L’operazione fiducia incondizionata al ministro Cancellieri — preparata e sostenuta dal presidente del Consiglio, in continuo contatto con il Quirinale — non è stata indolore per i democratici visto che Matteo Renzi aveva detto a Enrico Letta che se voleva dettare la linea doveva partecipare all’assemblea pd («e metterci la faccia, ma io non lo farei») prima di accettare di adeguarsi alle decisioni del gruppo: «Il ministro dovrebbe dimettersi… Ma non faremo sgambetti, ci adegueremo», aveva detto il sindaco di Firenze quando ancora non si era capito che il capo del governo (per altro impegnato ieri con la macchina dei soccorsi per l’alluvione in Sardegna) avrebbe partecipato alla assemblea del gruppo. In quelle ore il fuoco di sbarramento dei renziani è stato molto violento: «Se cambia il ministro della Giustizia il governo Letta è più forte», ha teorizzato a metà pomeriggio il segretario in pectore del Pd nella sua «enews». A quel punto, da Palazzo Chigi è iniziata a filtrare la nuova agenda pomeridiana di Letta nella quale di punto in bianco, dopo una visita lampo ad Olbia, era stata inserita la partecipazione del premier all’assemblea del gruppo del Pd.

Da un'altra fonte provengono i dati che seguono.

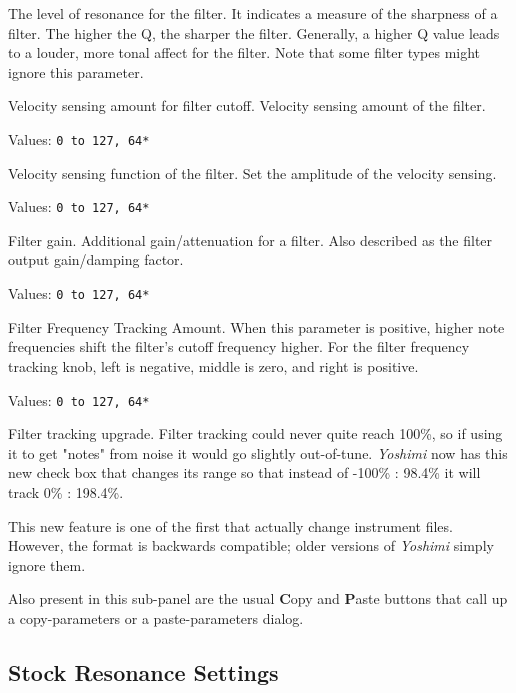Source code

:    The level of resonance for the filter.
   It indicates a measure of the sharpness of a filter.
   The higher the Q, the sharper the filter.
   Generally, a higher Q value leads to a louder, more tonal
   affect for the filter.
   Note that some filter types might ignore this parameter.

   Velocity sensing amount for filter cutoff.
   Velocity sensing amount of the filter.

   Values: \texttt{0 to 127, 64*}

   Velocity sensing function of the filter.
   Set the amplitude of the velocity sensing.

   Values: \texttt{0 to 127, 64*}

   Filter gain.
   Additional gain/attenuation for a filter.
   Also described as the filter output gain/damping factor.

   Values: \texttt{0 to 127, 64*}

   Filter Frequency Tracking Amount.
   When this parameter is positive, higher note
   frequencies shift the filter’s cutoff frequency higher.
   For the filter frequency tracking knob, left is negative, middle is
   zero, and right is positive.

   Values: \texttt{0 to 127, 64*}

   Filter tracking upgrade.
   Filter tracking could never quite reach 100\%,
   so if using it to get "notes" from noise it would go slightly out-of-tune.
   \textsl{Yoshimi} now has this new check box that changes its range so that
   instead of -100\% : 98.4\% it will track 0\% : 198.4\%.

   This new feature is one of the first that actually change instrument files.
   However, the format is backwards compatible; older versions of
   \textsl{Yoshimi} simply ignore them.

   Also present in this sub-panel are the usual \textbf{C}opy
   and \textbf{P}aste buttons that call up a copy-parameters or
   a paste-parameters dialog.

\subsection{Stock Resonance Settings}
\label{subsec:stock_resonance_settings}

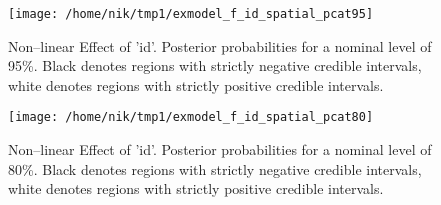 \documentclass[a4paper, 12pt]{article}
\begin{document}
\begin{figure}[htb]
\centering
\texttt{[image: /home/nik/tmp1/exmodel\_f\_id\_spatial\_pcat95]}
\caption{Non--linear Effect of 'id'. Posterior probabilities for a nominal level of 95\%.
Black denotes regions with strictly negative credible intervals,
white denotes regions with strictly positive credible intervals.}
\end{figure}

\begin{figure}[htb]
\centering
\texttt{[image: /home/nik/tmp1/exmodel\_f\_id\_spatial\_pcat80]}
\caption{Non--linear Effect of 'id'. Posterior probabilities for a nominal level of 80\%.
Black denotes regions with strictly negative credible intervals,
white denotes regions with strictly positive credible intervals.}
\end{figure}
\end{document}
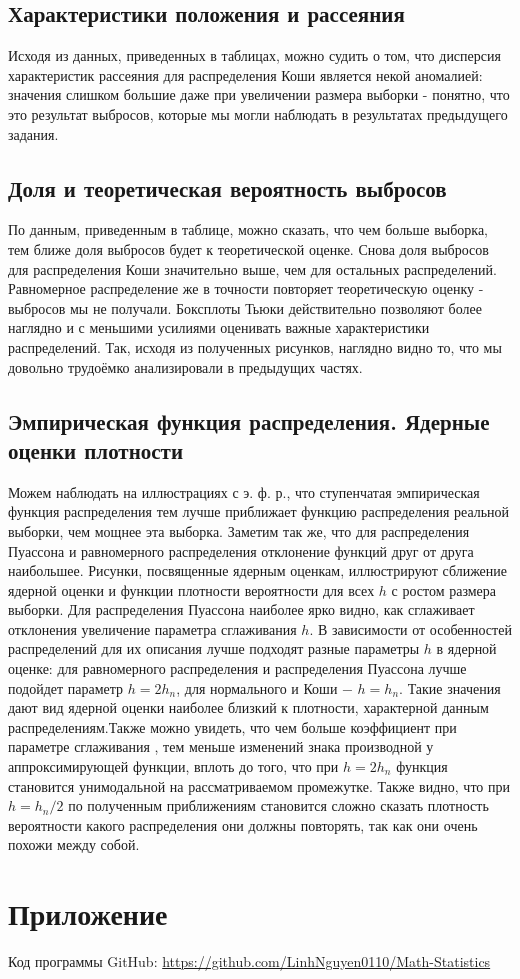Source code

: \documentclass[a4paper]{article}
\begin{document}
\subsection{Характеристики положения и рассеяния}
\noindent Исходя из данных, приведенных в таблицах, можно судить о том, что дисперсия характеристик рассеяния для распределения Коши является некой аномалией: значения слишком большие даже при увеличении размера выборки - понятно, что это результат выбросов, которые мы могли наблюдать в результатах предыдущего задания.
\subsection{Доля и теоретическая вероятность выбросов}
\noindent По данным, приведенным в таблице, можно сказать, что чем больше выборка, тем ближе доля выбросов будет к теоретической оценке. Снова доля
выбросов для распределения Коши значительно выше, чем для остальных распределений. Равномерное распределение же в точности повторяет теоретическую оценку - выбросов мы не получали. \newline Боксплоты Тьюки действительно позволяют более наглядно и с меньшими усилиями оценивать важные характеристики распределений. Так, исходя из полученных рисунков, наглядно видно то, что мы довольно трудоёмко анализировали в предыдущих частях.
\subsection{Эмпирическая функция распределения. Ядерные оценки плотности}
\noindent Можем наблюдать на иллюстрациях с э. ф. р., что ступенчатая эмпирическая функция распределения тем лучше приближает функцию распределения реальной выборки, чем мощнее эта выборка. Заметим так же, что для распределения Пуассона и равномерного распределения отклонение функций друг от друга наибольшее. \newline Рисунки, посвященные ядерным оценкам, иллюстрируют сближение ядерной оценки и функции плотности вероятности для всех $h$ с ростом размера выборки. Для распределения Пуассона наиболее ярко видно, как сглаживает отклонения увеличение параметра сглаживания $h$. \newline В зависимости от особенностей распределений для их описания лучше подходят разные параметры $h$ в ядерной оценке: для равномерного распределения и распределения Пуассона лучше подойдет параметр $h = 2h_n$, для нормального и Коши − $h = h_n$. Такие значения дают вид ядерной оценки наиболее близкий к плотности, характерной данным распределениям.\newline Также можно увидеть, что чем больше коэффициент при параметре сглаживания , тем меньше изменений знака производной у аппроксимирующей функции, вплоть до того, что при $h = 2h_n$ функция становится унимодальной на рассматриваемом промежутке. Также видно, что при $h = h_n / 2$ по полученным приближениям становится сложно сказать плотность вероятности какого распределения они должны повторять, так как они очень
похожи между собой.
\section{Приложение}
\noindent Код программы GitHub: \url{https://github.com/LinhNguyen0110/Math-Statistics}
\end{document}
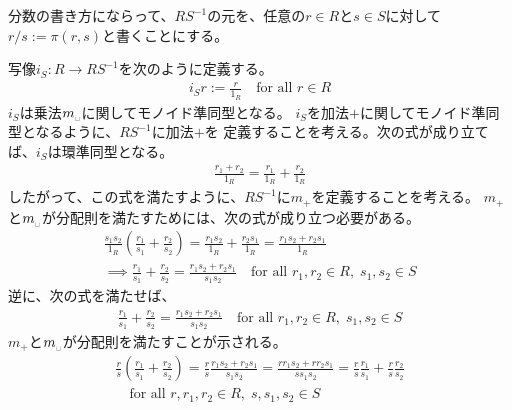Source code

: 	分数の書き方にならって、$RS^{-1}$の元を、任意の$r\in R$と$s\in S$に対して
	$r/s:=\pi(r,s)$と書くことにする。

	写像$i_S:R\to RS^{-1}$を次のように定義する。
	\begin{equation*}\begin{split}
		i_Sr := \frac{r}{1_R} \quad\text{for all }r\in R
	\end{split}\end{equation*}
	$i_S$は乗法$m_\myspace$に関してモノイド準同型となる。
	$i_S$を加法$+$に関してモノイド準同型となるように、$RS^{-1}$に加法$+$を
	定義することを考える。次の式が成り立てば、$i_S$は環準同型となる。
	\begin{equation*}\begin{split}
		\frac{r_1 + r_2}{1_R} = \frac{r_1}{1_R} + \frac{r_2}{1_R}
	\end{split}\end{equation*}
	したがって、この式を満たすように、$RS^{-1}$に$m_+$を定義することを考える。
	$m_+$と$m_\myspace$が分配則を満たすためには、次の式が成り立つ必要がある。
	\begin{equation*}\begin{split}
		\frac{s_1s_2}{1_R}\left(\frac{r_1}{s_1} + \frac{r_2}{s_2}\right)
		= \frac{r_1s_2}{1_R} + \frac{r_2s_1}{1_R}
		= \frac{r_1s_2 + r_2s_1}{1_R} \\
		\implies \frac{r_1}{s_1} + \frac{r_2}{s_2} 
		= \frac{r_1s_2 + r_2s_1}{s_1s_2}
		\quad\text{for all }r_1,r_2\in R,\; s_1,s_2\in S
	\end{split}\end{equation*}
	逆に、次の式を満たせば、
	\begin{equation*}\begin{split}
		\frac{r_1}{s_1} + \frac{r_2}{s_2} = \frac{r_1s_2 + r_2s_1}{s_1s_2}
		\quad\text{for all }r_1,r_2\in R,\; s_1,s_2\in S
	\end{split}\end{equation*}
	$m_+$と$m_\myspace$が分配則を満たすことが示される。
	\begin{equation*}\begin{split}
		\frac{r}{s}\left(\frac{r_1}{s_1} + \frac{r_2}{s_2}\right)
		= \frac{r}{s}\frac{r_1s_2 + r_2s_1}{s_1s_2}
		= \frac{rr_1s_2 + rr_2s_1}{ss_1s_2}
		= \frac{r}{s}\frac{r_1}{s_1} + \frac{r}{s}\frac{r_2}{s_2} \\
		\quad\text{for all }r,r_1,r_2\in R,\; s,s_1,s_2\in S
	\end{split}\end{equation*}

A quel punto, pure tra mille distinguo, c’è stato il segnale che nel Pd tutti aspettavano, da Renzi, a Cuperlo, ad Epifani: «Sì alla fiducia, se la chiede Letta». E così a Pippo Civati (Pd) — che ha provato in tutti i modi a raccogliere le 63 firme necessarie per presentare una mozione di sfiducia del Pd contro la Cancellieri — non è rimasto che dichiarare che così «a perdere è stato il Partito democratico».
Musica per le orecchie dei grillini. Beppe Grillo, sul suo blog, ha scritto che «Letta, Civati e Renzi sono tre cuculi… Che hanno cambiato idea, per meri fini elettorali, sul passo indietro del ministro Cancellieri». Per il M5S, invece, «un ministro della Giustizia che si sia lasciato condizionare nel suo operato dai suoi rapporti con la famiglia Ligresti» porta con sé «un’ombra indelebile». Violenta l’espressione di Renato Brunetta (Forza Italia) sul ministro Cancellieri: «Per Renzi donna cannone da tirare su Letta….», è infatti il titolo apparso sul mattinale del partito poi diffuso su Twitter da Brunetta. Invece Sandro Bondi (Forza Italia) ha puntato le sue critiche sul Colle: «La nota del Quirinale dell’altra sera, alla vigilia di un dibattito parlamentare e in perfetta sintonia con le dichiarazioni dei magistrati sul caso del ministro Cancellieri, è l’espressione più inusuale di un sistema che si regge da tempo su un ruolo di garanzia e di supplenza politica del presidente della Repubblica».